If you just train on like an RL reward that let's say includes asking questions and you don't have the the penalty it'll just start asking nonsensical questions like who you what now you what right like so you need this to actually retain the ability to understand language basically. Yeah. I'll let I'll let someone else ask a question.

We can chat later if you want to find me. Yeah. Okay.

Yes. I have a question about your education background. Sure.

If you could go back in time and um redo it, would you come to UDub for science or would you stay with your So, I actually went to my hometown university in uh Canada in you guys have never heard of it, but I'm from Saskatchewan. So, I went Oh, hey. Oh, amazing.

Nice. Nice. Um I had a great time.

I was just like kind of big fish, small pond, had a lot of good friends, had a fun time.
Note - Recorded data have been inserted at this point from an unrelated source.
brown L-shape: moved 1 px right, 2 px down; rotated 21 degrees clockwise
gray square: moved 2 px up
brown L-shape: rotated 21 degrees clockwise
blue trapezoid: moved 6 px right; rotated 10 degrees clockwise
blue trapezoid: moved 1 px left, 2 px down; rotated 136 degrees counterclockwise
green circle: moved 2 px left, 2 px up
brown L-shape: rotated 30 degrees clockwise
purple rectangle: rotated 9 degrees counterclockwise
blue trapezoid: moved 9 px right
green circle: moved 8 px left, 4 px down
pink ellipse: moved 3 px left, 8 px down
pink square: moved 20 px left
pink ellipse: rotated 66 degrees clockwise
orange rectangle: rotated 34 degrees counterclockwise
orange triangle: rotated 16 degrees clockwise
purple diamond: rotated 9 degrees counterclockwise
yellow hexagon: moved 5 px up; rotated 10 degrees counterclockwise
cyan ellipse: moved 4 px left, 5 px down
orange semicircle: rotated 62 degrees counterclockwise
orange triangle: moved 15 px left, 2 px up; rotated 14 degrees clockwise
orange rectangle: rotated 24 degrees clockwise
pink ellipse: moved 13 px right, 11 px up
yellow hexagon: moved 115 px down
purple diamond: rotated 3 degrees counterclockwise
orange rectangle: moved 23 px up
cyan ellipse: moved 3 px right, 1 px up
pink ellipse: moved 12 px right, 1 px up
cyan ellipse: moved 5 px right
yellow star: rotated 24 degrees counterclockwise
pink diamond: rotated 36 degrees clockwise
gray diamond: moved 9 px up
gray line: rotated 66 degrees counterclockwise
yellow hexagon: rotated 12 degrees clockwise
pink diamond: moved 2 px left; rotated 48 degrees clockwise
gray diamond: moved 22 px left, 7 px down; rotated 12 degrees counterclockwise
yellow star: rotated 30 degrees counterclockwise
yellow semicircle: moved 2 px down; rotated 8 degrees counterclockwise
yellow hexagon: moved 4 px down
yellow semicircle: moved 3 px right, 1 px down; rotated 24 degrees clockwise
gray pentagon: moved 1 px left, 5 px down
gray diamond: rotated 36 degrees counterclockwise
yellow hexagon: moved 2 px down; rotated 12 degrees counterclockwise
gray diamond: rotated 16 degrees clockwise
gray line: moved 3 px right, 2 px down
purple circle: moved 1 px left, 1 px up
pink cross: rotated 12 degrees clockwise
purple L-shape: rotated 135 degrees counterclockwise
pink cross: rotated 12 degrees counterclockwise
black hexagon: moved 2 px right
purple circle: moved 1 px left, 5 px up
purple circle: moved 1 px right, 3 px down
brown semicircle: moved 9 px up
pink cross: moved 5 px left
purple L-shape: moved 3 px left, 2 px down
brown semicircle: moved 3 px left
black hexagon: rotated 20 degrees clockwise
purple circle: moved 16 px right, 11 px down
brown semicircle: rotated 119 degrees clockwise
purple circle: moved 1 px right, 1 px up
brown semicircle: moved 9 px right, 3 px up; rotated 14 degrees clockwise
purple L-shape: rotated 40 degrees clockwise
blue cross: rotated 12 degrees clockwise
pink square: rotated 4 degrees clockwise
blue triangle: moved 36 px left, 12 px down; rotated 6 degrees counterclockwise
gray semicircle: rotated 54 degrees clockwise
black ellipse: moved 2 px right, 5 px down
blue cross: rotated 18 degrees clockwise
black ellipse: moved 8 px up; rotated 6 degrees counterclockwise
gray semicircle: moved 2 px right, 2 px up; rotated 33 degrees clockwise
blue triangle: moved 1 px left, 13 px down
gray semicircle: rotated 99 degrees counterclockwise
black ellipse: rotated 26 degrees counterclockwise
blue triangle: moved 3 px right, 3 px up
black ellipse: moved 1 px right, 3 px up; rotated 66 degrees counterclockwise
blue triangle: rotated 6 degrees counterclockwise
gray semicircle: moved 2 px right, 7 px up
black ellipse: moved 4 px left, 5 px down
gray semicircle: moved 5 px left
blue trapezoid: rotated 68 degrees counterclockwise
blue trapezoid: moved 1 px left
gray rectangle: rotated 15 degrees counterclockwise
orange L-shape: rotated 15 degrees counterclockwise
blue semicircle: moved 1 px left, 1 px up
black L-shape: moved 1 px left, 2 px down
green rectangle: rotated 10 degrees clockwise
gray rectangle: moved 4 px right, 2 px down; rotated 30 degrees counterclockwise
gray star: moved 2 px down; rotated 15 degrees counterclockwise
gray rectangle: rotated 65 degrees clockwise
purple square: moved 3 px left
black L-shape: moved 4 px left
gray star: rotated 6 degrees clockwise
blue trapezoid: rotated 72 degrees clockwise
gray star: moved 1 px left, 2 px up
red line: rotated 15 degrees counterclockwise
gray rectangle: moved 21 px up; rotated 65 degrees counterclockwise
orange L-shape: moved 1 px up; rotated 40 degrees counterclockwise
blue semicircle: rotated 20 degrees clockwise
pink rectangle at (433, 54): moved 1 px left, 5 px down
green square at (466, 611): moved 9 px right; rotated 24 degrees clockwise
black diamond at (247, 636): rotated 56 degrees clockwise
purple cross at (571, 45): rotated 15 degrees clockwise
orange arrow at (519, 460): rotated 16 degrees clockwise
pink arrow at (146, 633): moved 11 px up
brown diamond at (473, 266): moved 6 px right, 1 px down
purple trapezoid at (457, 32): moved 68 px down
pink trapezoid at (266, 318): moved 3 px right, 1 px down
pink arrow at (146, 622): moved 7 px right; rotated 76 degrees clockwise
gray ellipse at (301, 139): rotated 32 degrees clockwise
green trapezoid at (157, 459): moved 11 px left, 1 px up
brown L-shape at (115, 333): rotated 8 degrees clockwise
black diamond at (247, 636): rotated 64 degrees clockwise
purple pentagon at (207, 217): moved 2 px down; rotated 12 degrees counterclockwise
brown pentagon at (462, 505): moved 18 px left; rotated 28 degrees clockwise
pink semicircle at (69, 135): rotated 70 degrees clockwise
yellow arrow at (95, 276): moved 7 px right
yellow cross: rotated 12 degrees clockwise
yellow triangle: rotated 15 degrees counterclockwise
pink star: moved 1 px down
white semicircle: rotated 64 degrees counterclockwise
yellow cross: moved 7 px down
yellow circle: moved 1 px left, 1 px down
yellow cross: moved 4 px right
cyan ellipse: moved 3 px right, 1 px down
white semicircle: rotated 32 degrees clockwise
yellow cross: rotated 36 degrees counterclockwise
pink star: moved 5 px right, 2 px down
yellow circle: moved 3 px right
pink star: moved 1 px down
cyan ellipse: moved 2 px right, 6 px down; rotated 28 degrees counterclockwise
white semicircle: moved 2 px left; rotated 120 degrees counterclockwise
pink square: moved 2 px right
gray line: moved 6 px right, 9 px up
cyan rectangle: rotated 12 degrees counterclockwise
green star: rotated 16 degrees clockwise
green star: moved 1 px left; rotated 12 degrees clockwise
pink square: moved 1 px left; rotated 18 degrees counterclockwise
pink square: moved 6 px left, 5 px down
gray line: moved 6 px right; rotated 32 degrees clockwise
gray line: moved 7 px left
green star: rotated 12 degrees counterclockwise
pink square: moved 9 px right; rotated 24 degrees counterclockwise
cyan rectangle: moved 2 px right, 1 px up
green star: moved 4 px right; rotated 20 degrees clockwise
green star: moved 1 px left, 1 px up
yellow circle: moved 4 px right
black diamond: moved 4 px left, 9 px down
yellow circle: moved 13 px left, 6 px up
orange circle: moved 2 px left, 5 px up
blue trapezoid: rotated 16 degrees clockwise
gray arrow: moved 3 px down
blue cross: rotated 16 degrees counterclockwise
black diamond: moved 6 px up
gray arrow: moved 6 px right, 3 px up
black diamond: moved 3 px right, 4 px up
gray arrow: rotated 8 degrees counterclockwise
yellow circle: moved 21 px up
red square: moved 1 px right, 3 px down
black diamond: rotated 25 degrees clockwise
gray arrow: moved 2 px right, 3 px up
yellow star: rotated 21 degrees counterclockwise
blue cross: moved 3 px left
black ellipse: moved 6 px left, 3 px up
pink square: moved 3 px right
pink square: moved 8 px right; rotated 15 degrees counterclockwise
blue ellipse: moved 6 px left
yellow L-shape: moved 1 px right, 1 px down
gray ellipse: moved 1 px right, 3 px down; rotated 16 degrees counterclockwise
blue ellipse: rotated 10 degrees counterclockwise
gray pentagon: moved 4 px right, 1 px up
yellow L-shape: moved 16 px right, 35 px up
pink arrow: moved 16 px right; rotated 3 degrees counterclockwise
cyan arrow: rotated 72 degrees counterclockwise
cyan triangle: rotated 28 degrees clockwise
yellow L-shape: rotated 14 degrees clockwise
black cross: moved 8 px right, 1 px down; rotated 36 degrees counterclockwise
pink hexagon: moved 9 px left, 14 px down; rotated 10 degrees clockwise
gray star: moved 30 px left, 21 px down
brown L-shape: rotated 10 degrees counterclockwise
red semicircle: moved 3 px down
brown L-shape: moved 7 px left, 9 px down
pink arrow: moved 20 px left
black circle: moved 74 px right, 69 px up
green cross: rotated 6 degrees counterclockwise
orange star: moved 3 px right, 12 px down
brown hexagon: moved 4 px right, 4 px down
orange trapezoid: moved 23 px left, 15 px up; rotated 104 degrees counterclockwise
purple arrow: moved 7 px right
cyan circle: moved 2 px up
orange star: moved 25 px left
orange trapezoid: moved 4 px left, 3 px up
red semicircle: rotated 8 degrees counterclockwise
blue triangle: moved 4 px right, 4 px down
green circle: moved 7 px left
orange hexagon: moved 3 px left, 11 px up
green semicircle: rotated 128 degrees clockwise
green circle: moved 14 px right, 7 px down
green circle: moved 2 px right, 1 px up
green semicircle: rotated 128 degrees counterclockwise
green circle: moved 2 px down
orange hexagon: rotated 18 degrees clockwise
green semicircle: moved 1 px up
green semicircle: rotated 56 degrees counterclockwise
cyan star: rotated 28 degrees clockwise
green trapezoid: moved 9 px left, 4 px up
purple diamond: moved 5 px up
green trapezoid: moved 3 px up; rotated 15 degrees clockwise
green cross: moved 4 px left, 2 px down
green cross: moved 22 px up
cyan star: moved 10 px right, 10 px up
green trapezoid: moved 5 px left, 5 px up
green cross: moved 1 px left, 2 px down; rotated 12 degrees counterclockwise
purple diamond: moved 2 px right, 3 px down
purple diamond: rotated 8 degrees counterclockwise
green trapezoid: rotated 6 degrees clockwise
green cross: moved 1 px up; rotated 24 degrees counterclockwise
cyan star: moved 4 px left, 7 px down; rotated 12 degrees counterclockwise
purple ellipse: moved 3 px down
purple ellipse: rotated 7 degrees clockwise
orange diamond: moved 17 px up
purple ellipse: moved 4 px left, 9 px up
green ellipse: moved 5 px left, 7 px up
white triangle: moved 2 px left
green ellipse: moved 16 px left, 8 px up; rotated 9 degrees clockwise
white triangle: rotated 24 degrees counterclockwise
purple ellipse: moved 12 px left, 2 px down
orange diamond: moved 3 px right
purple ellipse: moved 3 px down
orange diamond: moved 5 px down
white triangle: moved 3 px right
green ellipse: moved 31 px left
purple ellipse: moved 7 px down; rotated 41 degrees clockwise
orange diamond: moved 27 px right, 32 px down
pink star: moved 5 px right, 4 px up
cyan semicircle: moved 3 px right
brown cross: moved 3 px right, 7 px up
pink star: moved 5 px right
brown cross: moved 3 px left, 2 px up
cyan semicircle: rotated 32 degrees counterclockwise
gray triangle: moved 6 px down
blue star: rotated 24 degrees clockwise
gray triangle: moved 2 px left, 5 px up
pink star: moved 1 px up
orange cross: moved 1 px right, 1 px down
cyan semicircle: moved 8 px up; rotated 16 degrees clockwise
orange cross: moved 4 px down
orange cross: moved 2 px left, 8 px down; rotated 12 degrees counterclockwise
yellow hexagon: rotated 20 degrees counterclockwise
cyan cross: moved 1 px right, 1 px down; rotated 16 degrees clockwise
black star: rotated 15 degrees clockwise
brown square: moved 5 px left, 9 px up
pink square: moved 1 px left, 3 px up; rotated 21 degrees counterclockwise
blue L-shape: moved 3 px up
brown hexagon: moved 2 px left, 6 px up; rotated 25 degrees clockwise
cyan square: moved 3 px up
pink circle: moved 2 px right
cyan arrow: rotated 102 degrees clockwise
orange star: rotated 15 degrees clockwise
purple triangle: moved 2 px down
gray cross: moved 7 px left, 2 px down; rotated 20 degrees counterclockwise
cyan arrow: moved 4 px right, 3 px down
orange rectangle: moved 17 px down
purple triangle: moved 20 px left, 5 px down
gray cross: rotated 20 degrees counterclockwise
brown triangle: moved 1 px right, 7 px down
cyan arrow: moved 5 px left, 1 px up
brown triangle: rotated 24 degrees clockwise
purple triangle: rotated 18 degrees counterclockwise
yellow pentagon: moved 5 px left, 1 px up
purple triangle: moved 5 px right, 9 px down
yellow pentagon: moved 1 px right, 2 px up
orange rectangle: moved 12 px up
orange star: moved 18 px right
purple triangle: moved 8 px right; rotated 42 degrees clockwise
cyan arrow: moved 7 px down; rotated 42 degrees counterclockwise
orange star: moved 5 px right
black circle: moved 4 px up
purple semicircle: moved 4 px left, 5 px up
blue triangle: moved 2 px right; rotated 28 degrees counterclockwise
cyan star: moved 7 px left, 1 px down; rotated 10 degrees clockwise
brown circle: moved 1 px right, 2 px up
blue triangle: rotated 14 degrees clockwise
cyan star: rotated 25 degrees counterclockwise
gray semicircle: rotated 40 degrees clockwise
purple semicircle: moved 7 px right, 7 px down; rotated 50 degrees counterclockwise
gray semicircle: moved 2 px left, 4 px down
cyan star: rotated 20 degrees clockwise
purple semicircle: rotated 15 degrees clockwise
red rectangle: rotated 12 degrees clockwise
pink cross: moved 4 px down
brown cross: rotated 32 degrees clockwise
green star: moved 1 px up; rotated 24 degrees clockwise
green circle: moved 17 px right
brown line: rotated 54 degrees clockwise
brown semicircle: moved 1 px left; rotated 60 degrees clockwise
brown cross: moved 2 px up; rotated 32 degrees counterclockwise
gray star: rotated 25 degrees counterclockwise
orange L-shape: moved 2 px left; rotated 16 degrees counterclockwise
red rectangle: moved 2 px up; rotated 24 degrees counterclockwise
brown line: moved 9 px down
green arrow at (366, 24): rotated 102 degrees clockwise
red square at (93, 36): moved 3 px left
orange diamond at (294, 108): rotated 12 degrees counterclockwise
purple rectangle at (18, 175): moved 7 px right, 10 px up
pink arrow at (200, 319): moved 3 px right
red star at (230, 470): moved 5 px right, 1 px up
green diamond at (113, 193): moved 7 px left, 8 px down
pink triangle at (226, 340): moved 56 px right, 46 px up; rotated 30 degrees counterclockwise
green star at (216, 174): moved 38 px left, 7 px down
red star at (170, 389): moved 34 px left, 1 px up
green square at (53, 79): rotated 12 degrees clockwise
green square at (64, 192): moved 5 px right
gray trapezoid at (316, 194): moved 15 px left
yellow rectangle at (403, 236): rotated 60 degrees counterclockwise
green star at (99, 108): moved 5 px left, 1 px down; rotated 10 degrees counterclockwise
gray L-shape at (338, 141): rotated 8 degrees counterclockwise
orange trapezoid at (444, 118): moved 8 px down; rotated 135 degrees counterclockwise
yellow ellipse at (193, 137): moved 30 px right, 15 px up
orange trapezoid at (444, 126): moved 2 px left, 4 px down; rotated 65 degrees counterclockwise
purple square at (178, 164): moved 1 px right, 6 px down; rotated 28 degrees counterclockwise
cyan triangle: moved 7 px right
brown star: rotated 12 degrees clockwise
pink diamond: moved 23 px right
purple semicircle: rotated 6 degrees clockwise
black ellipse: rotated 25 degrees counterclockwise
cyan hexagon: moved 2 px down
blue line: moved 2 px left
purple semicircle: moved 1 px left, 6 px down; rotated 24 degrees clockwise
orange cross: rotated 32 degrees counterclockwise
Then I went did a masters at UBC, started kind of realizing, oh, there's a lot more of the world going on. And then I applied to MIT and did my PhD at MIT.

Um, I it was a good journey for me, so I wouldn't go back and redo it. But if I was now in undergrad, I would definitely come to Udub as evidenced by the fact that I came here as a professor. So, you know, I only I'm only uh in my second year as a professor here and so I had some choices two years ago of where to go and this is where I wanted to be.

So, yes. What made you choose Udub over the other schools? Oh, so many reasons.

So, I think it is one of the best departments to do this type of research. Um, so unlike MIT where I did my PhD, which was very slow to adopt to like the deep learning era, they only got a deep learning class in 2018. like UDub has been doing this for a while and invested in like the compute infrastructure that you know you need to do it.

They have great NLP faculty. NLP is natural language processing is large language models. They have like the top people in the world.

Arguably it's the top NLP department. Um and they just like believe in and respect deep learning as a discipline and a field. Whereas like some of the older departments are a little bit like I almost like want to pull up an amazing meme but I think I don't have time.

but um like are like more like statistical learning theory. We should just be doing theory. Why are we training these things on GPUs?

Why do you need GPUs? So like I feel like Udub like embrace the modern AI era and it's like one of the best places to do this. Yeah.

Yes. Can undergraduate students have opportunities to do research like this with you or is that too for undergrad students to I actually have um quite a few undergrads working with the lab and and working on projects. Um it is something where you'd probably want to take the machine learning, reinforcement learning, deep learning courses before you really can start contributing, but um it's definitely something undergrads do.

Yeah. Yeah. Yes.

Are these slides available? I can share them. Yeah.

We'll have to talk about how to do that, but yeah, cool. All right. I'm Hi everybody.

Thank you so much for coming to our lecture.